Baş çeken her kötülüğü, yüzünün adaleti tuttu, boynunu vurdu;
Zaten de o kötülük sen yokken kendi kanını içmişti (Tüm sıkıntılara kendisi katlanmıştı), bu cezaya müstahak (Kendisi kazanmış) olmuştu.

                                 ***   
DİVAN-I KEBİR1
MEVLÂNÂ CELÂLEDDİN
Hazırlayan: Abdulbaki GÖLPINARLI
İstanbul REMZİ KİTABEVİ 93
                             ***
Neler öğrendik:
1.    İnsana değer verdiği ve istediği sevgilisi olduğunu, sevgi kişinin ham veya olgunluğuna bakılmadığını öğrendik.

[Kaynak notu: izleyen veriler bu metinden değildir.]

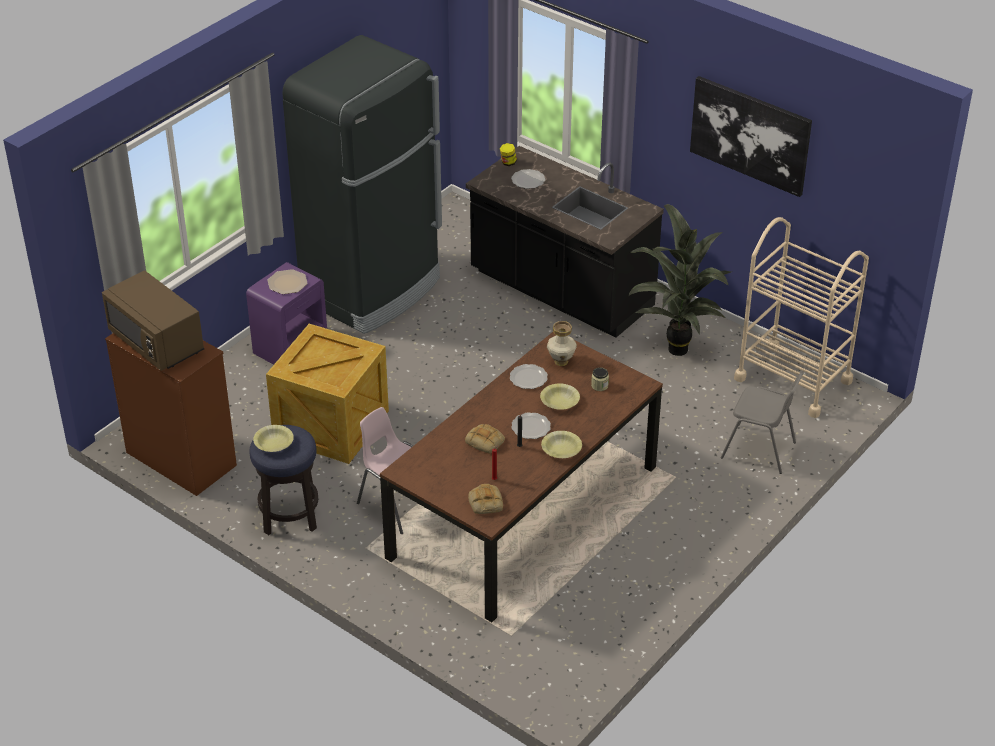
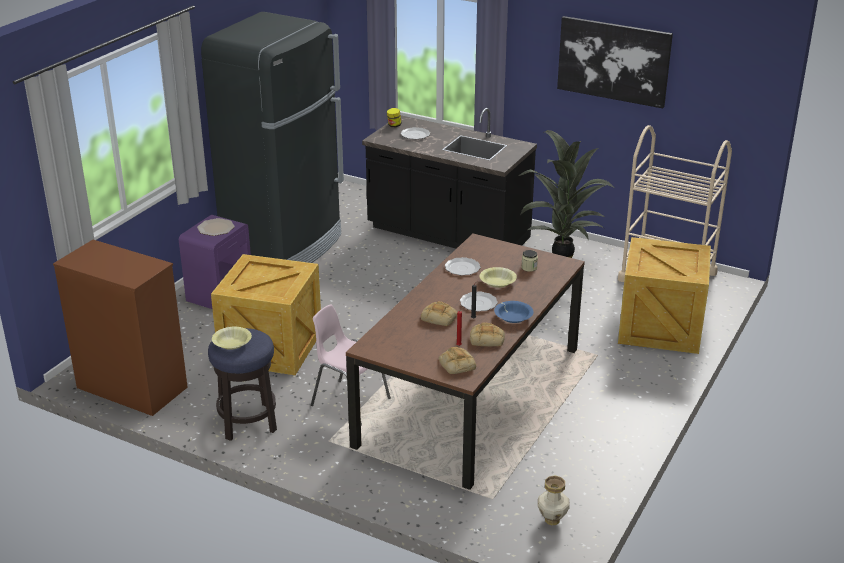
camera: 10 degrees left, 10 degrees down
brown microwave [102,270,204,371] -> none
yellow bowl [541,431,582,458] -> blue bowl [494,301,534,323]
vase [547,321,577,366] -> vase moved to [538,476,569,526]
grey chair [721,373,803,474] -> crate [618,237,711,354]
none -> bread [470,322,505,346]

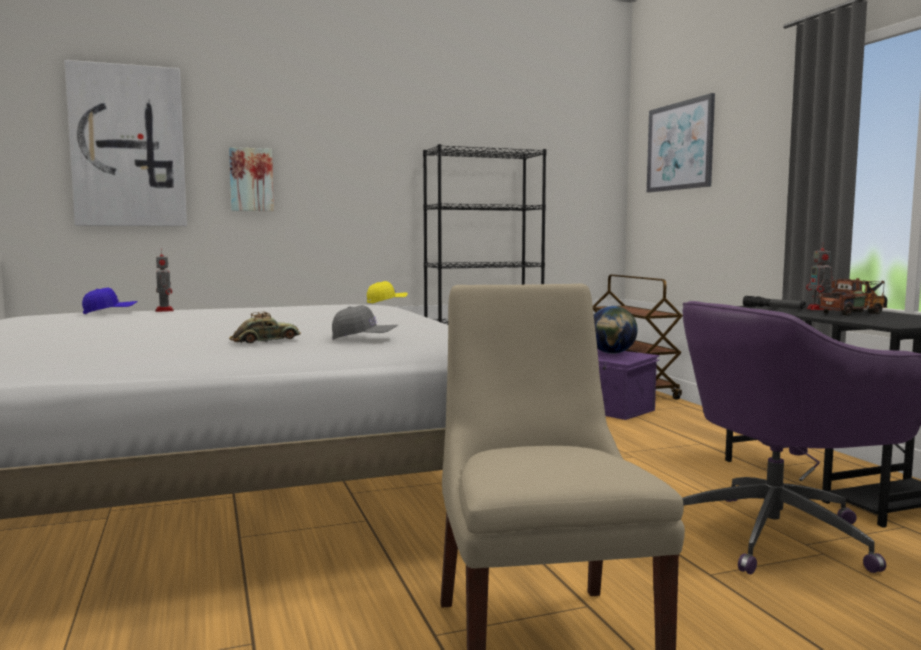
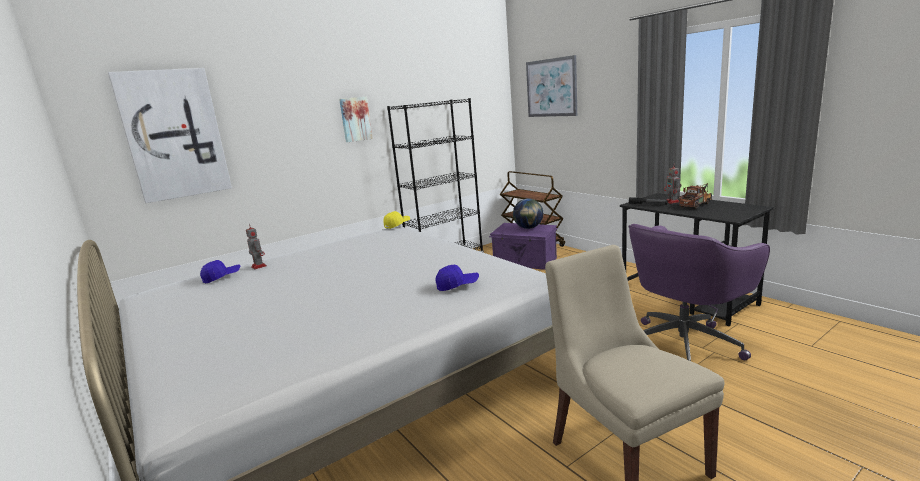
camera: 15 degrees left, 10 degrees up
picture [229,147,274,211] -> picture moved to [339,97,373,142]
toy car [229,312,301,343] -> none
grey cap [332,305,398,340] -> blue cap [435,265,479,291]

2.    Kişi sevdiğinin hayaliyle uyuduğunu öğrendik.
3.    Sevgili ile iletişim kurulunca bütün varlıkların zevkle oynadıklarını öğrendik.
4.    Para altın güzel olduğunu fakat güzelliğe yol açmadığını, sonuç olarak insanı batırmaya, yok etmeye yönlendirdiğini öğrendik.
5.    Sevilenin kişinin yüzündeki şekillerin ne manaya geldiği harf gibi okunulmaya çalışıldığını öğrendik.
6.    Sevginin ölçülebilen bir ölçüsü, bu sevgiyi tartacak bir terazinin olmadığını öğrendik.
7.    Sevenin şaşkınlık içine düşeceğini öğrendik.
8.    Seven sevdiğinin yolunda her türlü kayba uğradığını fakat hiç şikâyet etmeyeceğini öğrendik.
                                     *
İşte böyle yaren,
Sevenin sevgisi yüzünden düşüncelerinin dağılacağını, kafasının karışacağını, ne yapacağını bilemez duruma geleceğini; fakat bu durumdan hoşluk içinde olacağını, halinden hiç şikâyet etmeyeceğini, sevgilisin kararlarına itiraz etmeden kabul edeceğini öğrendik, anladık.
KENDİNİ YOK ET DE, SEVDİĞİNDE VAR OL.